12 Eylül darbesinin mimarı Kenan Evren 24 Ocak kararları ile 12 Eylül darbesi arasındaki dolaysız ilişkiyi o dönem gazetelerde çıkan açıklamalarında şu sözlerle özetlemişti; “Eğer 24 Ocak kararları denen kararların arkasından 12 Eylül dönemi gelmemiş olsaydı, o tedbirlerin fiyasko ile sonuçlanacağından hiç şüphem yoktu. Böyle sıkı bir askeri rejim sayesinde o tedbirler meyvesini vermiştir”. Bu ifadeler, 12 Eylül’ün en önemli yapılma gerekçelerinden birisinin, bizzat darbenin başındaki kişi tarafından itiraf edilmesinden başka bir şey değil.
12 Eylül’den bu yana kurulan 17 hükümetin tamamının benimsediği ekonomik politikaların temelinde 24 Ocak kararlarının izlerini görmek mümkün. Ancak bu sürede kurulan 17 hükümete rağmen, başta özelleştirmeler olmak üzere, 24 Ocak kararlarıyla hedeflenenlerin büyük bölümü, son 12 yıl içinde, AKP iktidarında hayata geçirildi.
34 yıl öncesinden günümüze doğru bakıldığında, o dönem hayal bile edilemeyecek düzeyde dış borçlanma, özelleştirmeler, kamu hizmetlerinin piyasaya açılması, taşeronlaştırma uygulamaları, esnek ve güvencesiz çalışmanın yaygınlaşması gibi “stratejik” hedeflere ulaşıldı. Bütün bunlara paralel olarak, işçi ve emekçilerin 1980 öncesinde kazandığı en temel haklar yasal düzenlemeler ve fiili saldırılarla birer birer ellerinden alındı.
 Geçtiğimiz yıllar içinde Türkiye’nin bütün tüm yer altı ve yer üstü zenginlikleri sermayenin talanına açıldı. 24 Ocak kararları ile başlayan ve bugüne kadar kurulmuş bütün sermeye hükümetlerinin izlediği piyasa merkezli, emek düşmanı politikalar ile toplumsal eşitsizlikler daha da derinleşirken, zenginler daha zengin, yoksullar daha yoksul hale geldi. Sadece son 12 yıl içinde Türkiye’deki milyarder sayısı 4’ten 44’e yükseldi. Türkiye’nin 7 katı ekonomik büyüklüğe sahip Japonya’da bile bizdekinin yarısı kadar milyarder yok.

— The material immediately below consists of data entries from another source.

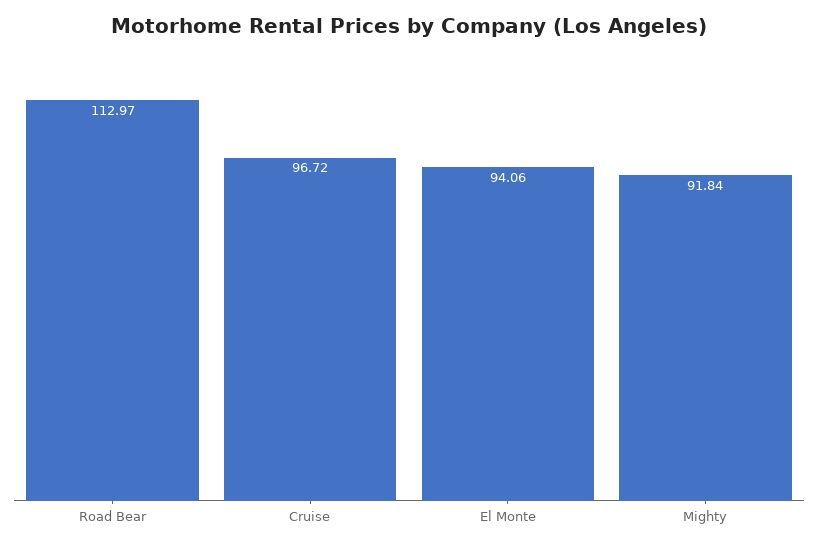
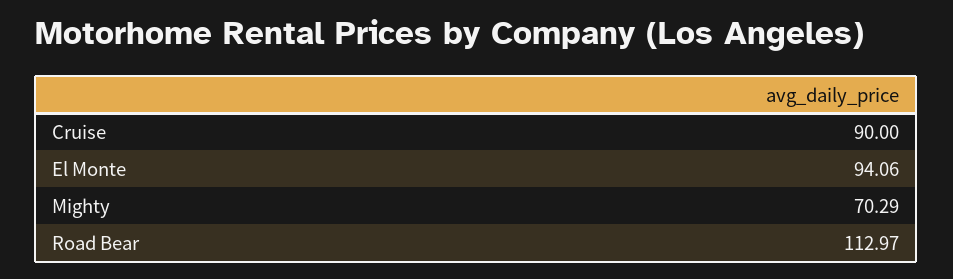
Cruise: 96.72 -> 90
Mighty: 91.84 -> 70.29

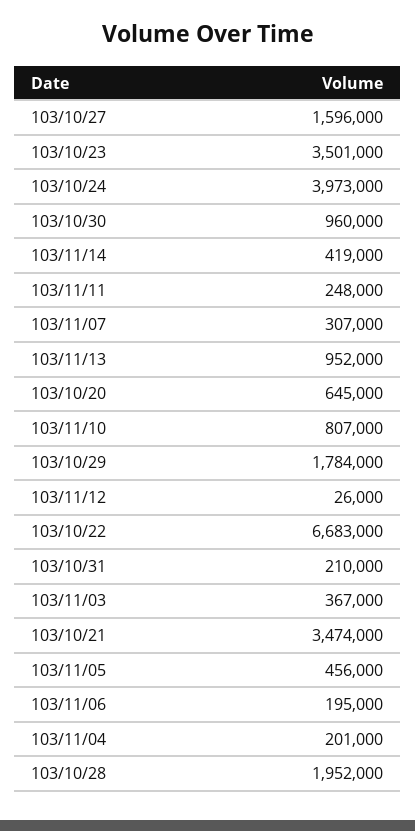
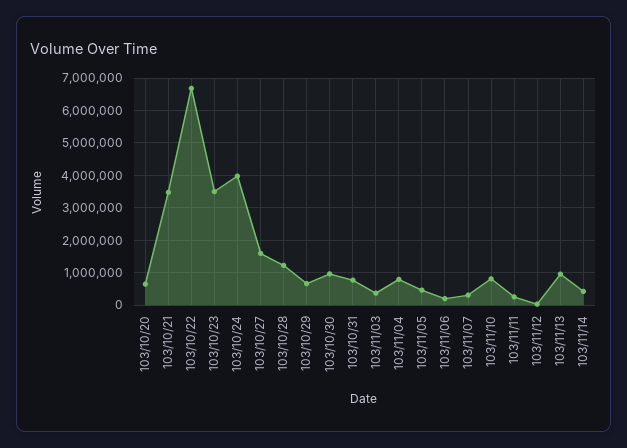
103/10/29: 1784000 -> 600000
103/10/31: 210000 -> 800000
103/11/04: 201000 -> 800000
103/10/28: 1952000 -> 1200000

Bugüne kadar yapılan özelleştirmelerin yüzde 85’ini tek başına gerçekleştiren AKP Hükümeti, son olarak kamuya ait madenlerin ve enerji santrallerinin özelleştirilmesi için düğmeye bastı. Yatağan, Yeniköy ve Kemerköy’de bulunan enerji santralleri ve madenler için aylar öncesinden ihale tarihi olarak 24 Ocak 2014’ün belirlenmesi son derece “manidar”. Ancak Hükümet, seçimi de düşünerek, ihale tarihini nisan ayına erteledi. Özelleştirme kararı tamamen iptal edilmediği için Tes-İş ve T. Maden-İş üyesi enerji ve maden işçileri aileleri ile birlikte işlerine ve geleceklerine sahip çıktıklarını göstermek için yarın Ankara’da olacaklar.
24 Ocak kararları ve bu kararların günümüzdeki uygulayıcıları ile hesaplaşmak, kamuya ait işletmelerin özelleştirme adı altında yağmalanmasına karşı güçlü bir mücadele cephesi oluşturmak, yolsuzluk ve rüşvet skandalı ile birlikte her geçen gün sistemin yeni bir pisliğinin ortaya çıkmaya başladığı bugünlerde daha fazla önem taşıyor.
Son bir ay içinde yaşanan gelişmeler, kriz içinde çırpınan, krizden çıkmak için kendi koyduğu kuralları bile yok sayan bu çürümüş sistem ile hesaplaşmanın sadece ekonomik boyutuyla sınırlı kalmamasını, toplumsal ve siyasal alternatifler de geliştirilerek yürütülmesinin çok daha önemli olduğunu gösteriyor.